Lafayette students & faculty work to rebuild a sustainable community.

Lafayette students and faculty are working with the Lower Ninth Ward on efforts to rebuild as a sustainable community. Nicolus Oliver ’10 designed a green lifestyle center.

Multidiscplinary teams of students and faculty have been collaborating with New Orleans’ Lower Ninth Ward on several rebuilding projects in the wake of Hurricane Katrina, led by Gladstone Fluney Hutchinson, associate professor of economics, and David Veshosky, associate professor of civil and environmental engineering.

The efforts are under the umbrella of the College’s Economic Empowerment and Global Learning Project, which Hutchinson founded in 2007.

“Faculty and students from across disciplines combine their knowledge with the creativity, local knowledge, and experience of community members to problem-solve about important community and societal concerns,” Hutchinson explains. “This process strengthens the capacity of community residents to be agents of their own community development, well-being, and freedom.” President Bill Clinton recognized EEGLP’s work in New Orleans as an exemplary commitment to action at the inaugural Clinton Global Initiative University Conference in 2008.

This project opened new doors for me. I got to know my professors well, use my skills in practical situations, and work with a team of other students. It’s one of the best experiences I’ve ever had.

In L9W, residents want to repopulate the neighborhood and recover from Katrina’s devastation in an environmentally sustainable manner, Veshosky says.

“One of the things the Lower Ninth Ward community decided it needs to attract people back is a grocery store, perhaps with other retail businesses such has a pharmacy or bank. They are also concerned that the location be safe,” he says. “Our job in this project was to develop a concept plan for a lifestyle center that included such features.”

Toward a Carbon-Neutral Lower Ninth

Nicolus Oliver ’10, an engineering studies major with a minor in architectural studies, developed a plan for a center with a grocery store, bank, and restaurant on the ground floor and offices on the second floor. The design included solar panels, permeable paving for the parking lot, a green space, attractive fencing for security, and a rainwater catchment system.

“This project opened new doors for me,” says Oliver, who is also a defensive back on Lafayette’s football team. “I got to know my professors well, use my skills in practical situations, and work with a team of other students. It’s one of the best experiences I’ve ever had.”

Record set —
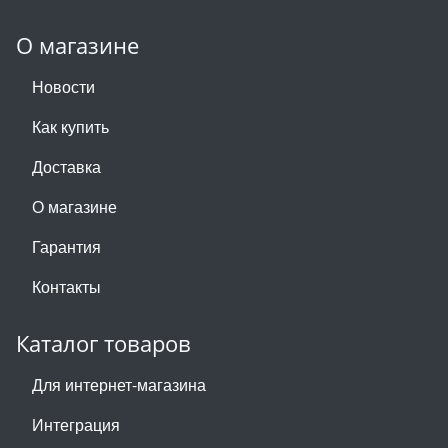
О магазине
Новости
Как купить
Доставка
О магазине
Гарантия
Контакты
Каталог товаров
Для интернет-магазина
Интеграция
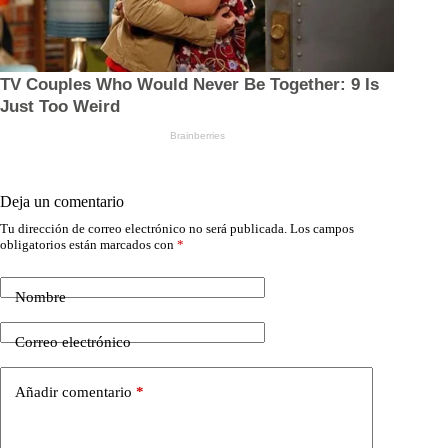
Deja un comentario
Tu dirección de correo electrónico no será publicada.
Los campos
obligatorios están marcados con
*
Nombre
Correo electrónico
Añadir comentario
*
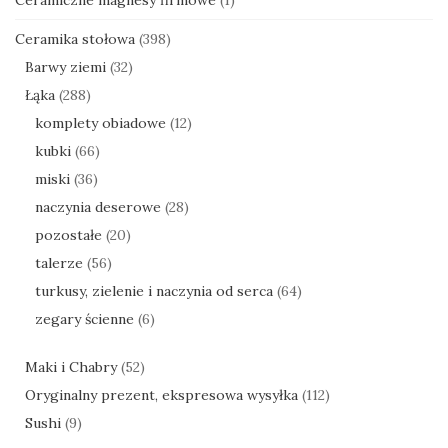
Ceramika stołowa
(398)
Barwy ziemi
(32)
Łąka
(288)
komplety obiadowe
(12)
kubki
(66)
miski
(36)
naczynia deserowe
(28)
pozostałe
(20)
talerze
(56)
turkusy, zielenie i naczynia od serca
(64)
zegary ścienne
(6)
Maki i Chabry
(52)
Oryginalny prezent, ekspresowa wysyłka
(112)
Sushi
(9)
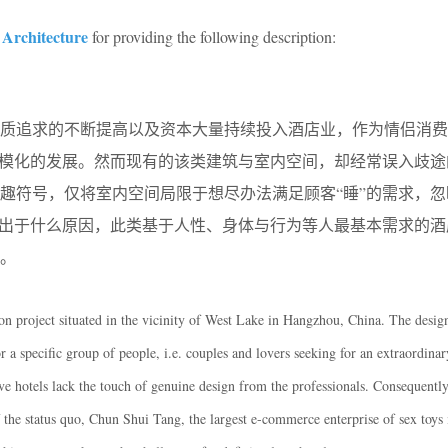
Architecture
for providing the following description:
品质追求的不断提高以及资本大量持续投入酒店业，作为情侣消费
规模化的发展。然而现有的该类建筑与室内空间，却经常误入歧途
趣符号，仅将室内空间局限于想尽办法满足顾客“睡”的需求，忽
是出于什么原因，此类基于人性、身体与行为等人最基本需求的酒
。
ion project situated in the vicinity of West Lake in Hangzhou, China. The desig
r a specific group of people, i.e. couples and lovers seeking for an extraordinar
ove hotels lack the touch of genuine design from the professionals. Consequently
f the status quo, Chun Shui Tang, the largest e-commerce enterprise of sex toys 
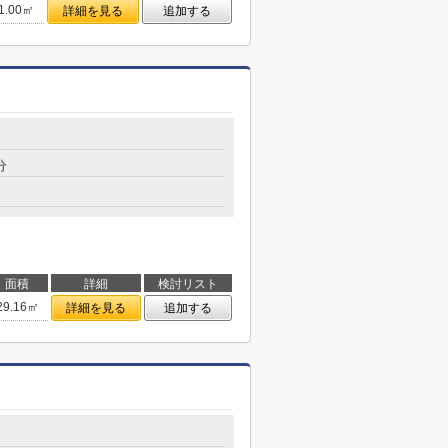
1.00㎡
詳細を見る
追加する
分
面積
詳細
検討リスト
29.16㎡
詳細を見る
追加する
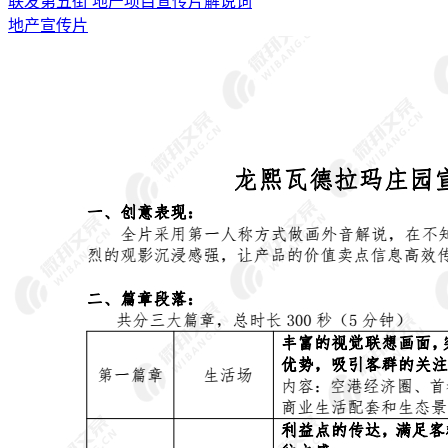
联发第五街 地产项目宣传片解说词
地产宣传片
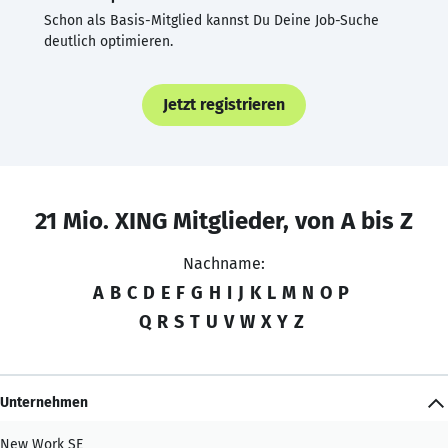
Schon als Basis-Mitglied kannst Du Deine Job-Suche
deutlich optimieren.
Jetzt registrieren
21 Mio. XING Mitglieder, von A bis Z
Nachname:
A
B
C
D
E
F
G
H
I
J
K
L
M
N
O
P
Q
R
S
T
U
V
W
X
Y
Z
Unternehmen
New Work SE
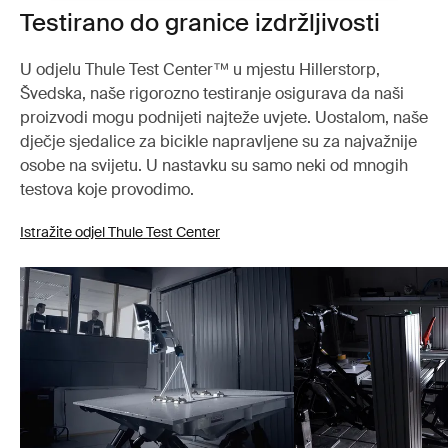
Testirano do granice izdržljivosti
U odjelu Thule Test Center™ u mjestu Hillerstorp,
Švedska, naše rigorozno testiranje osigurava da naši
proizvodi mogu podnijeti najteže uvjete. Uostalom, naše
dječje sjedalice za bicikle napravljene su za najvažnije
osobe na svijetu. U nastavku su samo neki od mnogih
testova koje provodimo.
Istražite odjel Thule Test Center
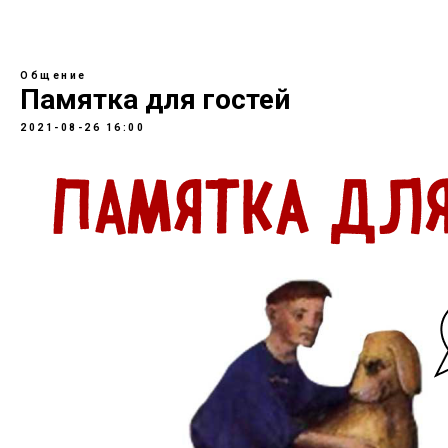
Общение
Памятка для гостей
2021-08-26 16:00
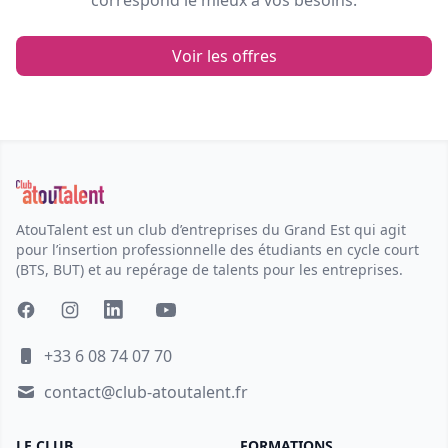
correspond le mieux à vos besoins.
Voir les offres
AtouTalent est un club d’entreprises du Grand Est qui agit
pour l’insertion professionnelle des étudiants en cycle court
(BTS, BUT) et au repérage de talents pour les entreprises.
+33 6 08 74 07 70
contact@club-atoutalent.fr
LE CLUB
FORMATIONS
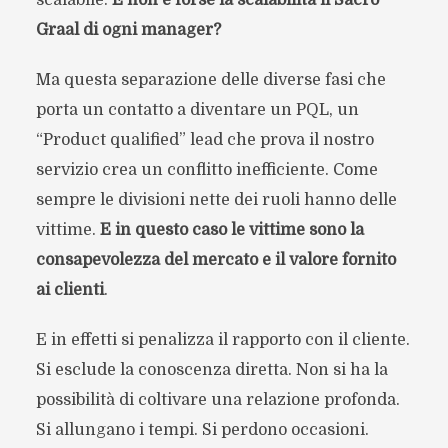
Graal di ogni manager?
Ma questa separazione delle diverse fasi che
porta un contatto a diventare un PQL, un
“Product qualified” lead che prova il nostro
servizio crea un conflitto inefficiente. Come
sempre le divisioni nette dei ruoli hanno delle
vittime.
E in questo caso le vittime sono la
consapevolezza del mercato e il valore fornito
ai clienti
.
E in effetti si penalizza il rapporto con il cliente.
Si esclude la conoscenza diretta. Non si ha la
possibilità di coltivare una relazione profonda.
Si allungano i tempi. Si perdono occasioni.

Your tasks —
#1 In the article about Lafayette's work in the Lower Ninth Ward, rewrite everything from "Lafayette students and" down to "and environmental engineering.", changing "Lower Ninth Ward" to "Lower 9th Ward".
#2 According to the article about Lafayette's work in the Lower Ninth Ward, in what year did Hutchinson found the Economic Empowerment and Global Learning Project?
#3 Resume the article about Lafayette's rebuilding work in the Lower Ninth Ward from the point where it stops.
The records are separate material, not part of the article.

Expected outputs —
#1
Lafayette students and faculty are working with the Lower 9th Ward on efforts to rebuild as a sustainable community. Nicolus Oliver ’10 designed a green lifestyle center.

Multidiscplinary teams of students and faculty have been collaborating with New Orleans’ Lower 9th Ward on several rebuilding projects in the wake of Hurricane Katrina, led by Gladstone Fluney Hutchinson, associate professor of economics, and David Veshosky, associate professor of civil and environmental engineering.

#2 2007

#3
Oliver went to New Orleans with Kavinda Udugama ‘09 (electrical and computer engineering), Jackie Egan ’09 (double major in economics & business and government & law), and Katie Reeves ’10 (economics & business and a self-designed, interdisciplinary major in bioenvironmental science).

“We toured the neighborhood, met community leaders, and attended community meetings. After we returned, I made revisions to the design, eventually creating five different designs,” he says. He also developed cost estimates associated with various scenarios for creating the lifestyle center. In accordance with L9W’s commitment to sustainable repopulation and development, Oliver’s concepts assumed maintenance of green space; use of energy efficient building materials, fixtures, and appliances; use of photovoltaic panels and solar hot water heaters; and reuse of greywater.

Jessalyn Rolwood ’10 (civil engineering) is adapting Oliver’s concept designs for another site in the Holy Cross neighborhood. Jacqueline Gowdy ’11 (double major in engineering studies and international affairs) analyzed federal, state, and local incentives for using renewable energy systems. She studied the economics and financing available to encourage the use of renewable energy, including costs, rebates, energy savings, and renewable energy credits that can be sold to electric power companies.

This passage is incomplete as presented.